● ACTIVITY: Copy out the lo2s tracing text below word for word, from start to finish.
--- SELECTED TEXT Enclosed Below ---
Record Course of Events with lo2s¶

Lightweight node-level performance monitoring tool lo2s creates parallel OTF2 traces with a focus on both application and system view. The traces can contain any of the following information:

From running threads
- Calling context samples based on instruction overflows
- The calling context samples are annotated with the disassembled assembler instruction string
- The frame pointer-based call-path for each calling context sample
- Per-thread performance counter readings
- Which thread was scheduled on which CPU at what time
From the system
- Metrics from tracepoints (e.g., the selected C-state or P-state)
- The node-level system tree (CPUs (HW-threads), cores, packages)
- CPU power measurements (x86_energy)
- Microarchitecture specific metrics (x86_adapt, per package or core)
- Arbitrary metrics through plugins (Score-P compatible)

In general, lo2s operates either in process monitoring or system monitoring mode.

With process monitoring, all information is grouped by each thread of a monitored process group - it shows you on which CPU is each monitored thread running. lo2s either acts as a prefix command to run the process (and also tracks its children) or lo2s attaches to a running process.

In the system monitoring mode, information is grouped by logical CPU - it shows you which thread was running on a given CPU. Metrics are also shown per CPU.

In both modes, lo2s always groups system-level metrics (e.g., tracepoints) by their respective system hardware component.

Usage¶

Only the basic usage is shown in this Wiki. For a more detailed explanation, refer to the Lo2s website.
--- End of Enclosed SELECTED TEXT ---
--- PROVIDED RECORDS Enclosed Below ---
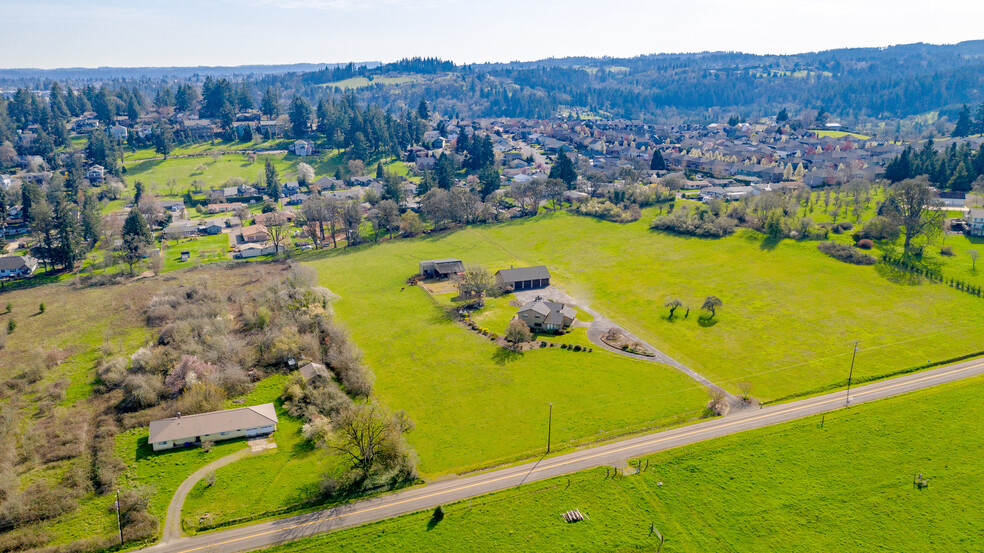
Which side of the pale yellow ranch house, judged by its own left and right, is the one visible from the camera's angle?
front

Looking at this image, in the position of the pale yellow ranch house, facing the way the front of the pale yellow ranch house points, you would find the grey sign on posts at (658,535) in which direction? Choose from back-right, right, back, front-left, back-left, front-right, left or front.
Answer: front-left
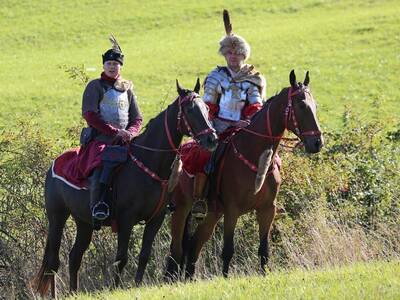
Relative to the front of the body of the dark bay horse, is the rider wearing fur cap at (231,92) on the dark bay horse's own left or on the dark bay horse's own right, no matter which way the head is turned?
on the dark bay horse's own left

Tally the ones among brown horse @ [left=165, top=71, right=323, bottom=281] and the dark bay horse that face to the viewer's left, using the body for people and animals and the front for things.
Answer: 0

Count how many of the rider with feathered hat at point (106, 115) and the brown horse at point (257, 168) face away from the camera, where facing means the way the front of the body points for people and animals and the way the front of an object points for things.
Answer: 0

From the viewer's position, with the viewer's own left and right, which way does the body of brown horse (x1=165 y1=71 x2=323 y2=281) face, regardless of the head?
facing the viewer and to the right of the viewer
--- End of Enclosed PROVIDED RECORDS ---
--- PROVIDED RECORDS Enclosed Below ---
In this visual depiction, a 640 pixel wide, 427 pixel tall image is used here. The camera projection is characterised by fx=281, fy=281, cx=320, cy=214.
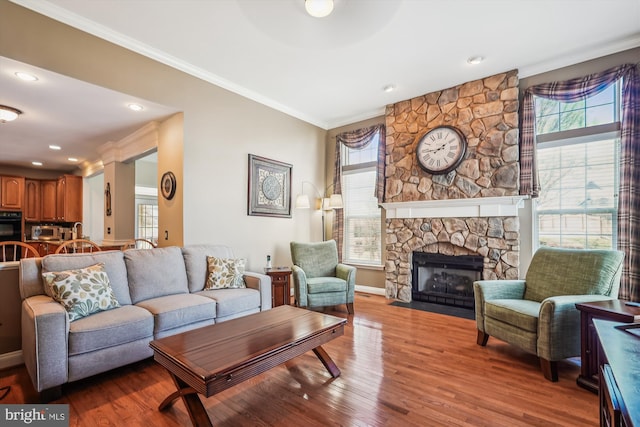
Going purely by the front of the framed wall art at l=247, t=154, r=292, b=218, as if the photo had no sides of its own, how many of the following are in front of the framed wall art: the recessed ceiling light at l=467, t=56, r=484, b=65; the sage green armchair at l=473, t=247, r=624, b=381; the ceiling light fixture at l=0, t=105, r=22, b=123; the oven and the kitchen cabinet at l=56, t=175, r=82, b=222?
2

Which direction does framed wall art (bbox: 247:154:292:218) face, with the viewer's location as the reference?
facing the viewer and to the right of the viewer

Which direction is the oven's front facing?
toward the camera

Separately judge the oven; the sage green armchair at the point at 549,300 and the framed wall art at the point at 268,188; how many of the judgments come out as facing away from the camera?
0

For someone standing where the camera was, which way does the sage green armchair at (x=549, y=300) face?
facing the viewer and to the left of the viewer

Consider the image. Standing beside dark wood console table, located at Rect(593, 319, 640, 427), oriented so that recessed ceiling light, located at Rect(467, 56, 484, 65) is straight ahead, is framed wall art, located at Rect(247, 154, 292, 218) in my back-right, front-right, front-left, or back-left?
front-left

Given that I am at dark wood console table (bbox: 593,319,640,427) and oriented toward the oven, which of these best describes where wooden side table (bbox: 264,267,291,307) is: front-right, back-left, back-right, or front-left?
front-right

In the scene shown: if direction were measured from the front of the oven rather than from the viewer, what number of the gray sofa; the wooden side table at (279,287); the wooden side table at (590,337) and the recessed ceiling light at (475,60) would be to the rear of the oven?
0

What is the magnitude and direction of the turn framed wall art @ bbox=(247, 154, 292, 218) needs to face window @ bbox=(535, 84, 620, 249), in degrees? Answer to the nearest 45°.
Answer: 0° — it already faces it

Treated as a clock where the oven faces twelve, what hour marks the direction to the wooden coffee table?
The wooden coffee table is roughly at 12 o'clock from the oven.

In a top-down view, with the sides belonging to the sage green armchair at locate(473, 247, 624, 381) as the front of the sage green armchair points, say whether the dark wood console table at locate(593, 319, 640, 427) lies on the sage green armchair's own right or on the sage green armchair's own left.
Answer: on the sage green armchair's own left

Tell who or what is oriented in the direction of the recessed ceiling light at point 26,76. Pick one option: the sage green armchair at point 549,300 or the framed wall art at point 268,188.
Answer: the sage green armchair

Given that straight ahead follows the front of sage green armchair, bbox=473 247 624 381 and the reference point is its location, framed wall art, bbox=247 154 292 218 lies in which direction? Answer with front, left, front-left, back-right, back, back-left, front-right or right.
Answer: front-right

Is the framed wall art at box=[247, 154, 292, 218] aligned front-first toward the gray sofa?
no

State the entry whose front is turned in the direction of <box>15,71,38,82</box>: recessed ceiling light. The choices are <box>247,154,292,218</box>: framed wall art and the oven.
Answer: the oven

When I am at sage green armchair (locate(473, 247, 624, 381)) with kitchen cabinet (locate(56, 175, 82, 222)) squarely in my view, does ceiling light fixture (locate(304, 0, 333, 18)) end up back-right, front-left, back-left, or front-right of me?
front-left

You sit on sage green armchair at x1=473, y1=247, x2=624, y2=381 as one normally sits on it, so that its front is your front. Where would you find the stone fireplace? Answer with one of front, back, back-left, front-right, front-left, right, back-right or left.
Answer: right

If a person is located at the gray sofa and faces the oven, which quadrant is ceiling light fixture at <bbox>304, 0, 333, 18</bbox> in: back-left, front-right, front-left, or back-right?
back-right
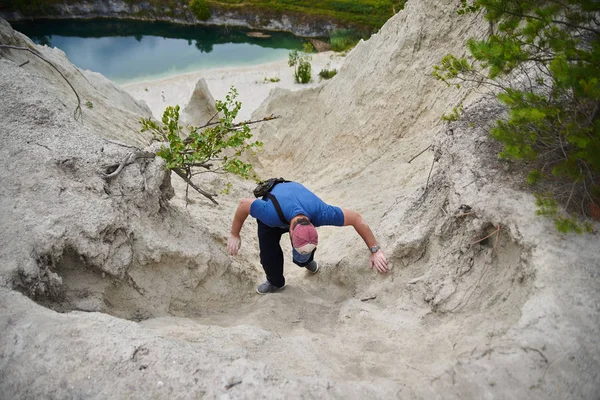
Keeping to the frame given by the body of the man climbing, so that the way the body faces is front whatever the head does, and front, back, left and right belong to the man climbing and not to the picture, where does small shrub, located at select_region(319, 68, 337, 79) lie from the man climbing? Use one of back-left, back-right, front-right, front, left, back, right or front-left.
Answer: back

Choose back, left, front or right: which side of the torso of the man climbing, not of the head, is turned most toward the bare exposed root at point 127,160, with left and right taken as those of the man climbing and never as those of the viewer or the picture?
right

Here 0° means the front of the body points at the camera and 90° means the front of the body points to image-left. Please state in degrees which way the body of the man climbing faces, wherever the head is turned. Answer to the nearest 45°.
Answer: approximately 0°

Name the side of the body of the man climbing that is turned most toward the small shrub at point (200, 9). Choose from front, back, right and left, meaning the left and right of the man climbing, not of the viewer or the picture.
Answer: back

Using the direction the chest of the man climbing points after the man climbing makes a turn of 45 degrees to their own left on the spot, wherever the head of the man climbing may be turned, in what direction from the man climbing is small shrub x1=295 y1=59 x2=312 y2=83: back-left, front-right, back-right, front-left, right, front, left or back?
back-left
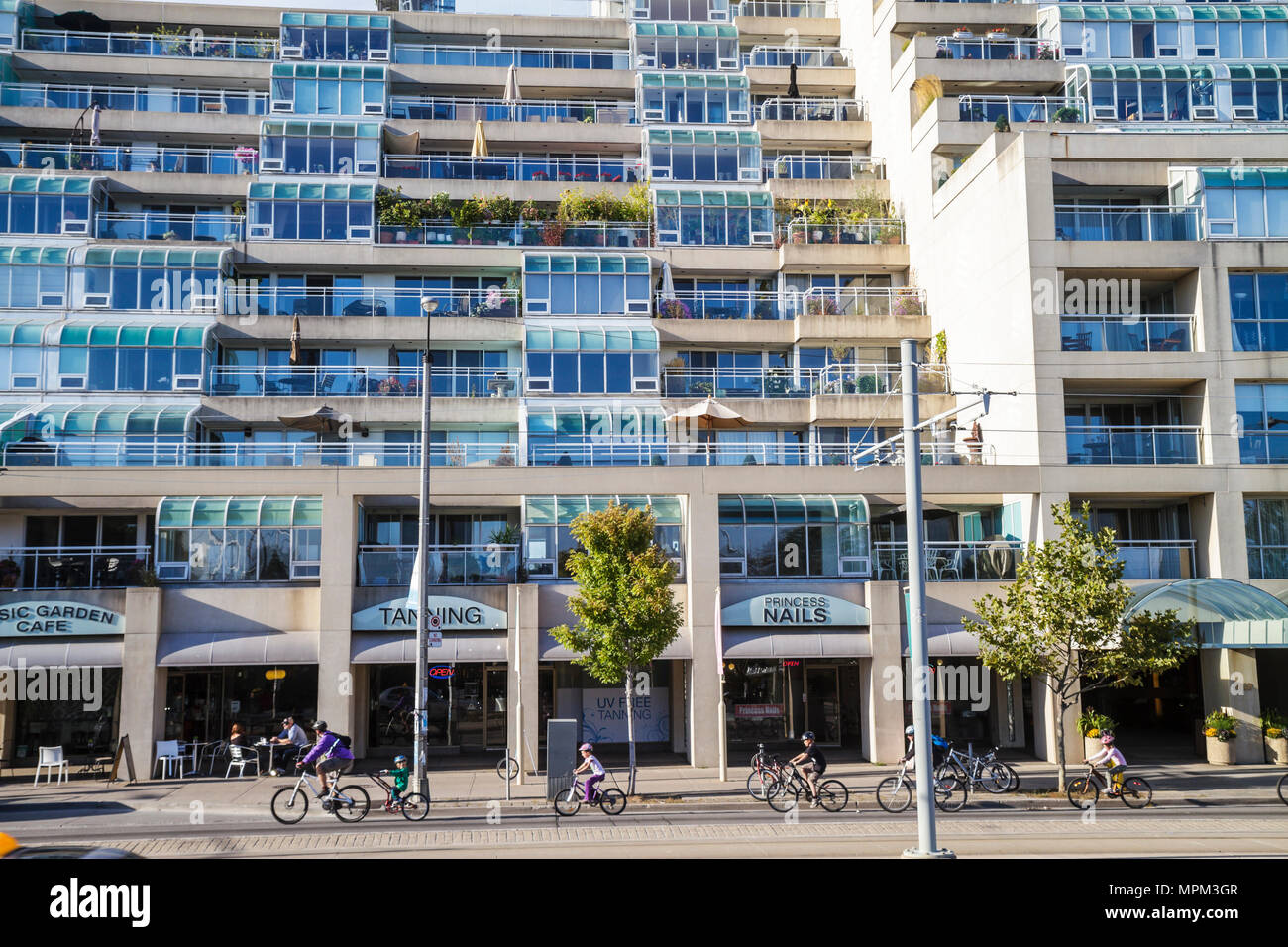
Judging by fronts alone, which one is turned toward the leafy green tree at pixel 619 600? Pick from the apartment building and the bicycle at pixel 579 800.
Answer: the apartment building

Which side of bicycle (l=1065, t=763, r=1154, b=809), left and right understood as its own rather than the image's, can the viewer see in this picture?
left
--- End of Enclosed PROVIDED RECORDS ---
--- PROVIDED RECORDS Enclosed Below ---
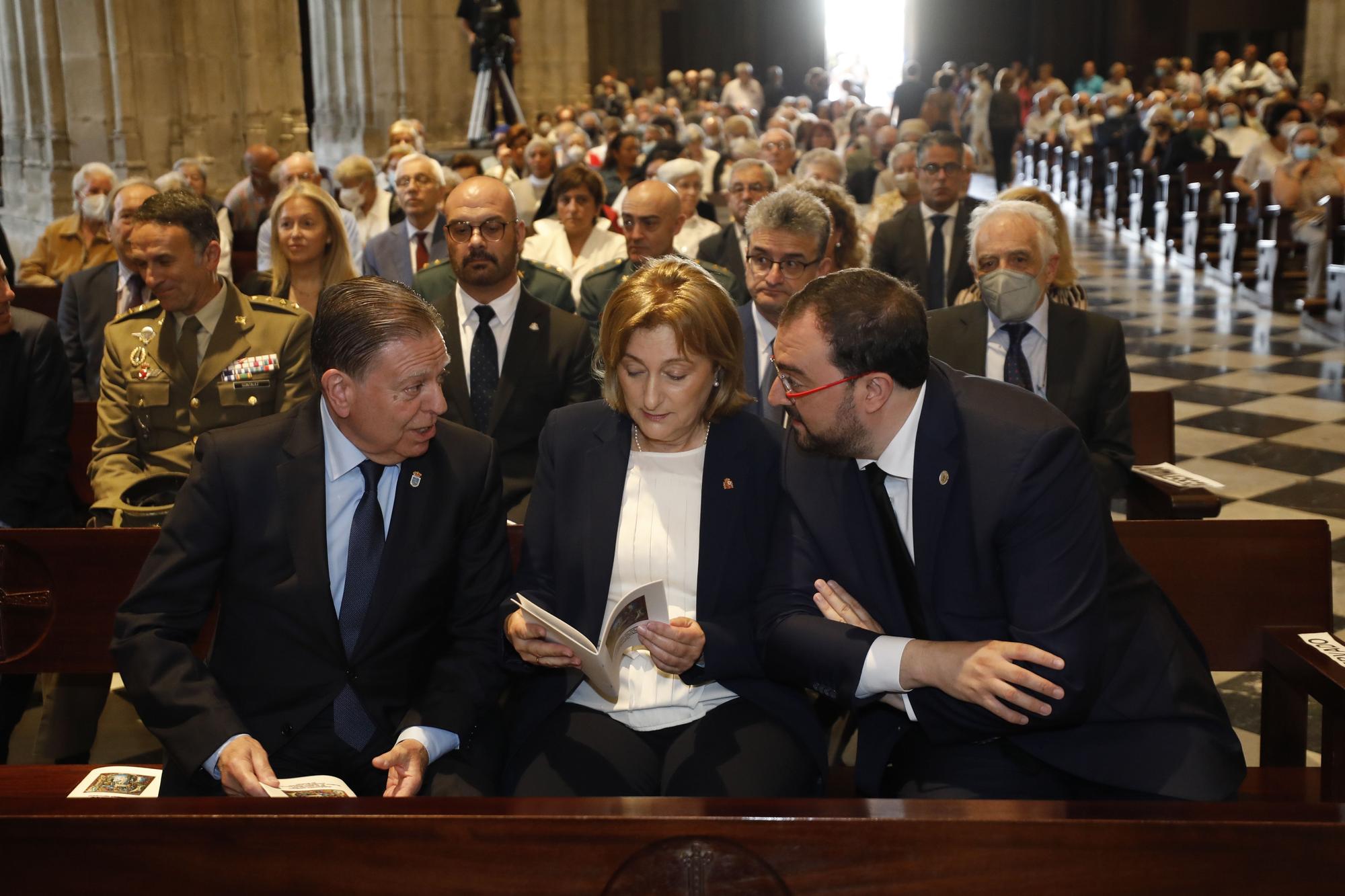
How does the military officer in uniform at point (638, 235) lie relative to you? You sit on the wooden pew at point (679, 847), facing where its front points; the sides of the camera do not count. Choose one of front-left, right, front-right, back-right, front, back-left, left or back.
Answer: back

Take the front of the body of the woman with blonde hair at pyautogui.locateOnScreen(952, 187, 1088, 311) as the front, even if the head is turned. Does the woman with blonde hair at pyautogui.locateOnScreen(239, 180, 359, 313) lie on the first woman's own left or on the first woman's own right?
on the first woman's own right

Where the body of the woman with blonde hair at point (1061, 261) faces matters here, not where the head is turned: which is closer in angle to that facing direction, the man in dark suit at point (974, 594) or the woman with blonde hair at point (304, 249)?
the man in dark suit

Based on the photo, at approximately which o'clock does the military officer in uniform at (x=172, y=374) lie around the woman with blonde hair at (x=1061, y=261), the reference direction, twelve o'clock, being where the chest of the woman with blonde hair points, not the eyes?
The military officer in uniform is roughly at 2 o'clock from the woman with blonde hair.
--- End of Enclosed PROVIDED RECORDS ---
● RESULT BELOW:
Record Course of Events with lo2s¶

Lightweight node-level performance monitoring tool lo2s creates parallel OTF2 traces with a focus on both application and system view. The traces can contain any of the following information:

From running threads
- Calling context samples based on instruction overflows
- The calling context samples are annotated with the disassembled assembler instruction string
- The frame pointer-based call-path for each calling context sample
- Per-thread performance counter readings
- Which thread was scheduled on which CPU at what time
From the system
- Metrics from tracepoints (e.g., the selected C-state or P-state)
- The node-level system tree (CPUs (HW-threads), cores, packages)
- CPU power measurements (x86_energy)
- Microarchitecture specific metrics (x86_adapt, per package or core)
- Arbitrary metrics through plugins (Score-P compatible)

In general, lo2s operates either in process monitoring or system monitoring mode.

With process monitoring, all information is grouped by each thread of a monitored process group - it shows you on which CPU is each monitored thread running. lo2s either acts as a prefix command to run the process (and also tracks its children) or lo2s attaches to a running process.

In the system monitoring mode, information is grouped by logical CPU - it shows you which thread was running on a given CPU. Metrics are also shown per CPU.

In both modes, lo2s always groups system-level metrics (e.g., tracepoints) by their respective system hardware component.

Usage¶

Only the basic usage is shown in this Wiki. For a more detailed explanation, refer to the Lo2s website.